At the same time, I'm going to make government finally live on a budget, just like you do, and I am going to enforce that discipline by the power of veto.

My fellow Americans, we're going to get through this present economic crisis. And we will even come out stronger -- without the corruption and arrogance that have overtaken both Washington and Wall Street. We're going to pull through these hard times -- and do it together, just as our country has done before.

And when that day arrives, we will find awaiting our country all of the same great challenges and dangers that were there all along. At a time when the jobs and financial security of our people seem at risk, it is hard to spare much thought even for the great and abiding concerns of this nation's security, and the security of our friends and allies across the world. But these dangers have not gone away while we turned our attention elsewhere. And the next president will meet no greater test than defending America from these threats.

Victory must still be secured, in Iraq and Afghanistan. Senator Obama opposed removing the dictator in Iraq, and now obstinately opposes the need to defend the young democracy in that country -- even with victory so clearly in sight. He cites as his most courageous moment in public life a speech he gave in 2002 -- against a war resolution on which he had no vote, on a matter of national security for which he bore no responsibility. He hopes you will forget the votes he cast when he actually did have responsibility, his votes to prevent the strategy that is leading to victory, and to deny funding for the troops who are gaining that victory. And now he hopes that in the cloud of crisis at home you will forget the stakes in Iraq -- the disaster and tragedy that would follow if American forces leave in retreat.

With terrorists still plotting new strikes across the world, millions of innocent lives are still at stake, including American lives. Our enemies' violent ambitions must still be prevented -- by American vigilance, by diplomacy and cooperation with our partners, and by force of arms as a last resort.
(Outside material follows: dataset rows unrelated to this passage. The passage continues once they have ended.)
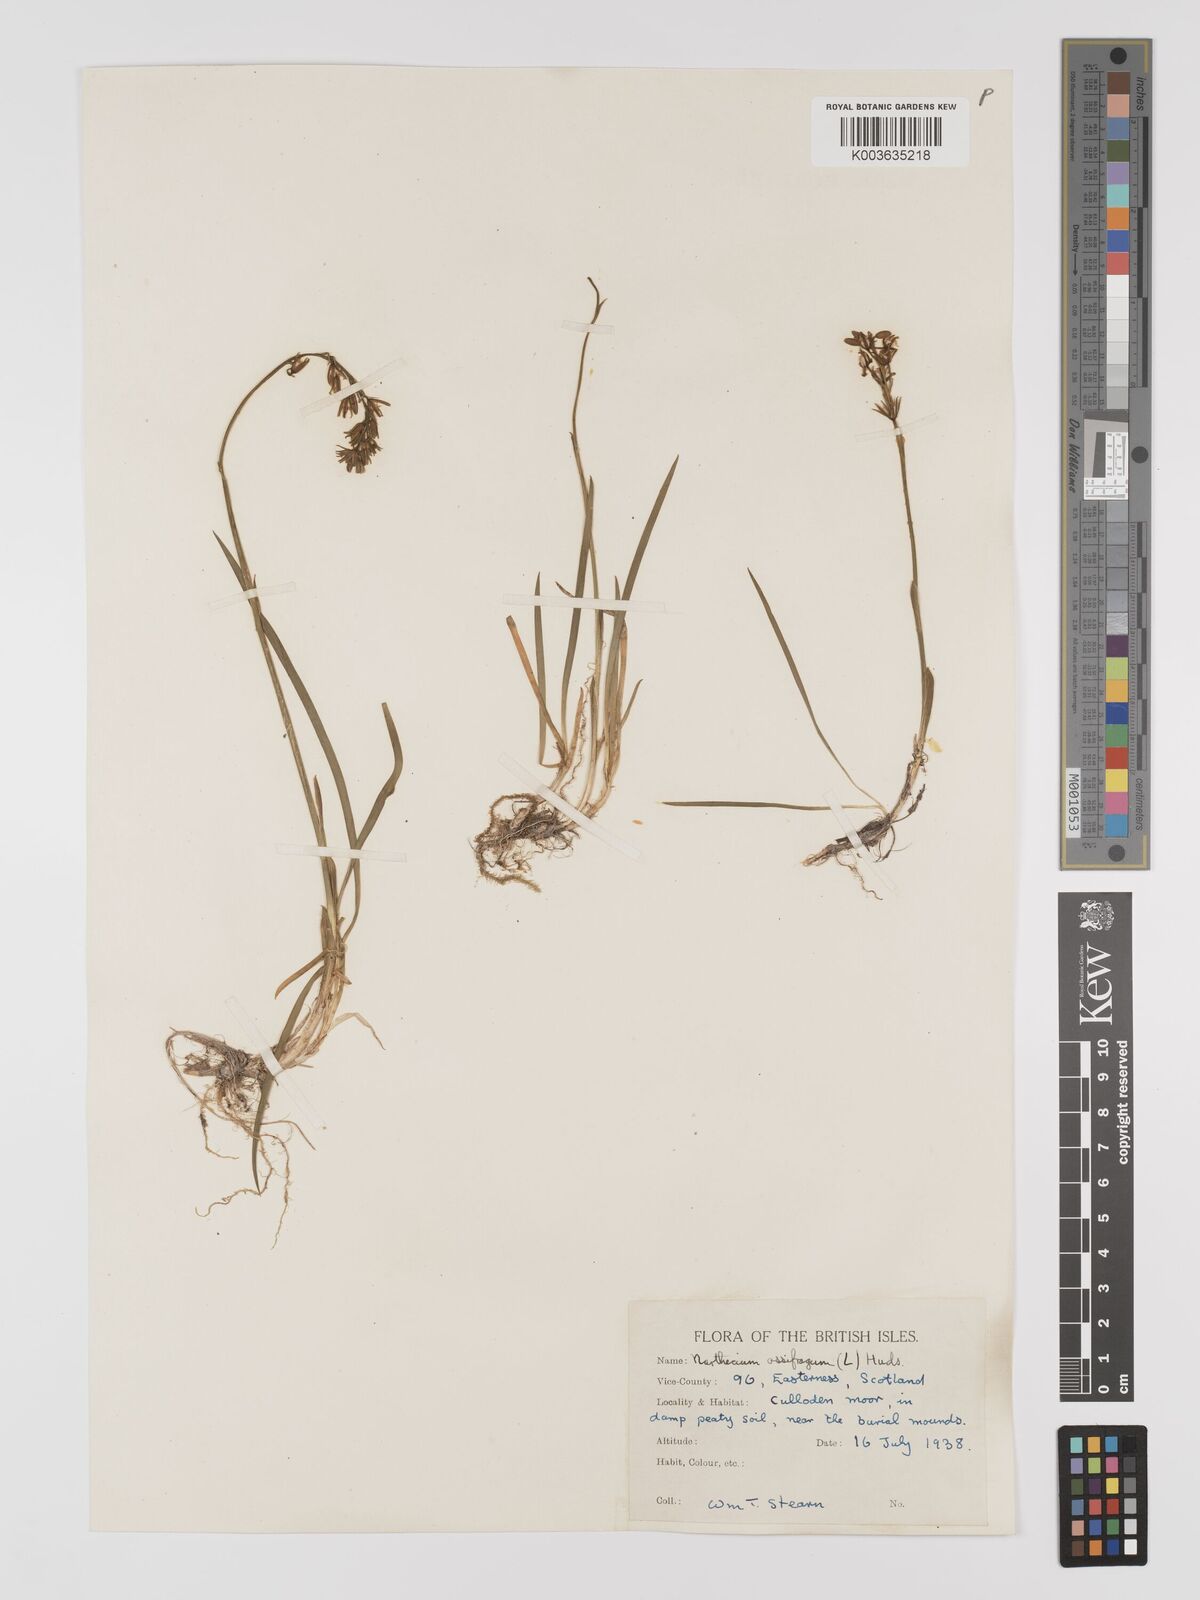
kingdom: Plantae
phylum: Tracheophyta
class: Liliopsida
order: Dioscoreales
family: Nartheciaceae
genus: Narthecium
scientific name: Narthecium
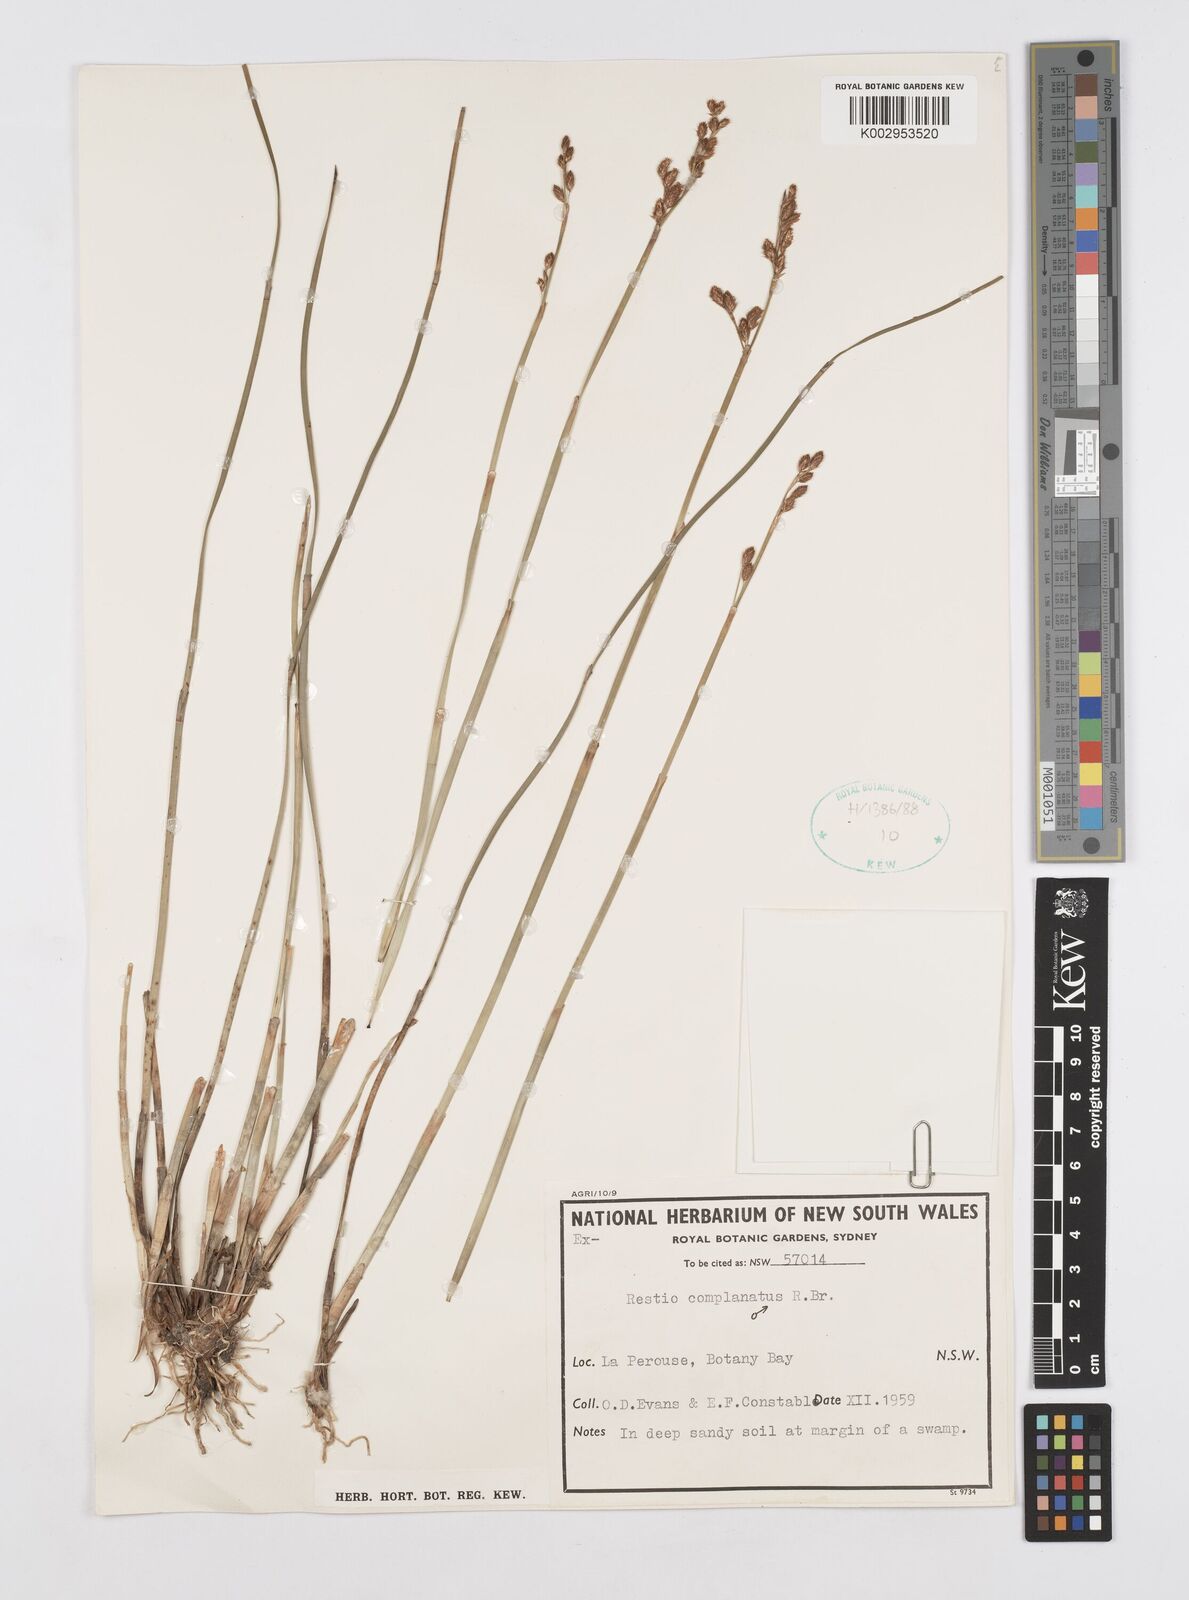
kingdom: Plantae
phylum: Tracheophyta
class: Liliopsida
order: Poales
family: Restionaceae
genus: Eurychorda
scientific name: Eurychorda complanata
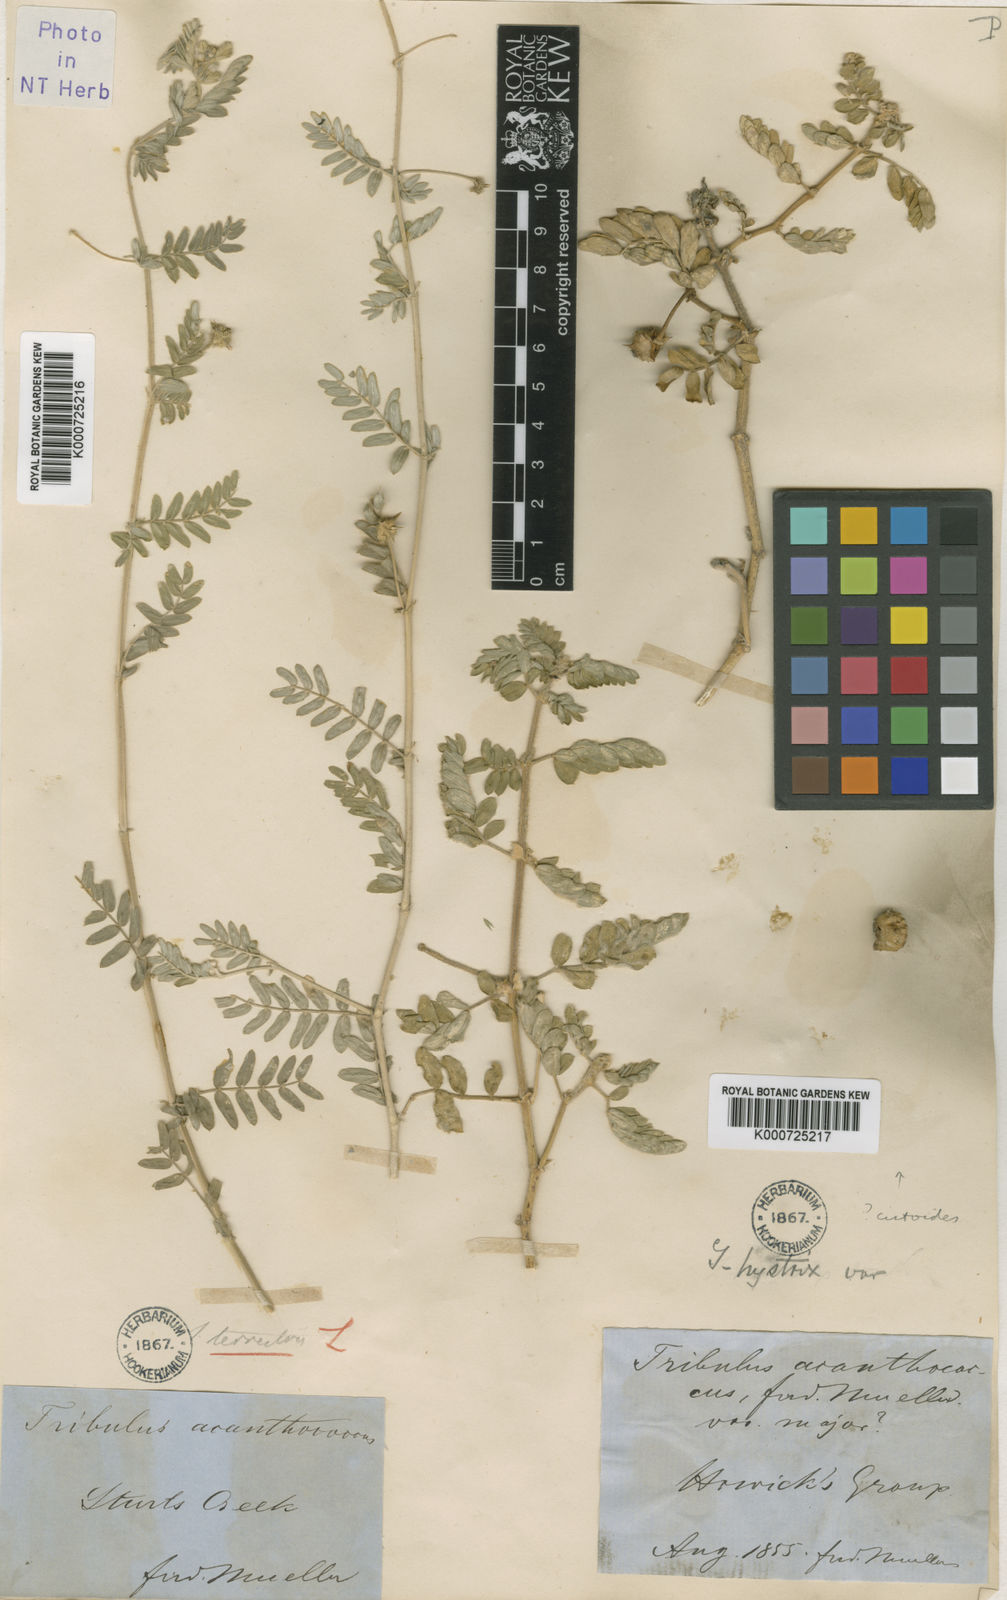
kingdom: Plantae
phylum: Tracheophyta
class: Magnoliopsida
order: Zygophyllales
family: Zygophyllaceae
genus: Tribulus
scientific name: Tribulus terrestris
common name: Puncturevine
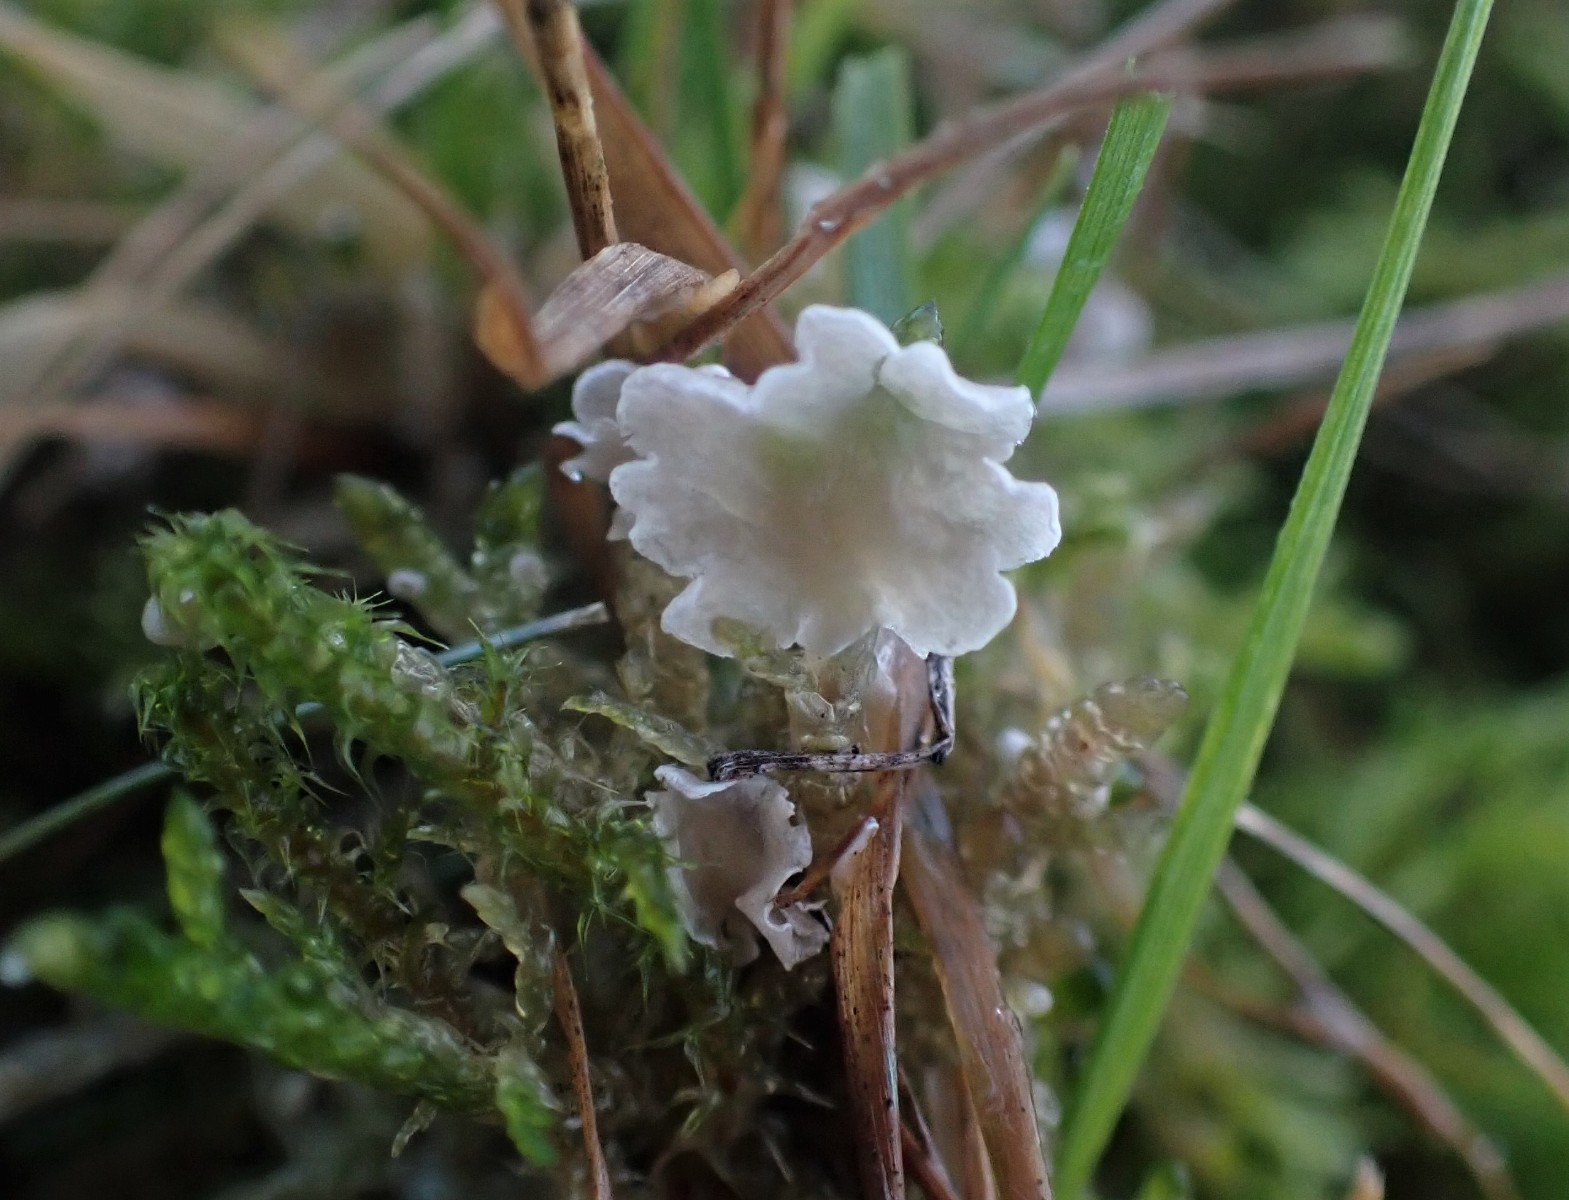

In his four years in the Senate, two of them spent running for president, Barack Obama has displayed some impressive qualities. But the question is whether this is a man who has what it takes to protect America from Osama bin Laden, al Qaeda, the prospect of a nuclear-armed Iran, and other grave threats in the world. And he has given you no reason to answer in the affirmative.

At the same time, Democrats in Congress have already proposed to cut defense spending by 25 percent. Even with our troops engaged in two wars, and with a force in need of rebuilding, we're getting a glimpse of what one-party rule would look like under Obama, Pelosi, and Reid.

Apparently it starts with lowering our defenses and raising our taxes.

At least when European nations chose the path of higher taxes and cutting defense, they knew that their security would be guaranteed by America. But if America takes the same path, who will guarantee our security?

We have passed through a difficult time, and more courage will be needed in the years ahead. But there is a direction to events, and the sacrifices of the present have not been in vain.
We will build on our hard-won victories to extend the security of our nation and of every nation that seeks to live in freedom. We will not yield to intimidation, and by our strength we will prevent threats from turning into tragedies. This is America's work in the world, as it always has been in our finest moments. We are called still to spread liberty, to assure justice, to be the makers of peace. And this is the great work I will carry on as your president and commander in chief.

To do all of this, my fellow Americans, I need your help. I need your confidence. And I am asking for your vote.